[Data provided]

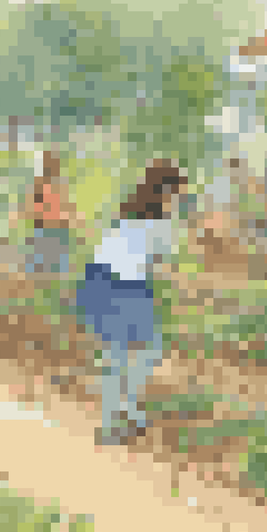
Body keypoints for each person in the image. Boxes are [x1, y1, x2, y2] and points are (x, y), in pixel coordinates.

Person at [80, 160, 188, 446]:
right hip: (124, 283)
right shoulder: (161, 224)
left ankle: (120, 418)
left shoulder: (128, 213)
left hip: (101, 280)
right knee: (143, 352)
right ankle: (122, 419)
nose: (179, 200)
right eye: (178, 193)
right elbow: (160, 266)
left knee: (121, 356)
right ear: (167, 191)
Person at [19, 150, 83, 276]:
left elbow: (68, 207)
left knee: (59, 269)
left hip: (59, 230)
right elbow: (31, 208)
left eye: (55, 163)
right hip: (43, 229)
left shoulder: (61, 185)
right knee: (40, 269)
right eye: (50, 162)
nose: (53, 166)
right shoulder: (39, 184)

[/Data provided]

» Activity
State how many lines in the entries hold "knee", please, with no other words.

» Task answer
4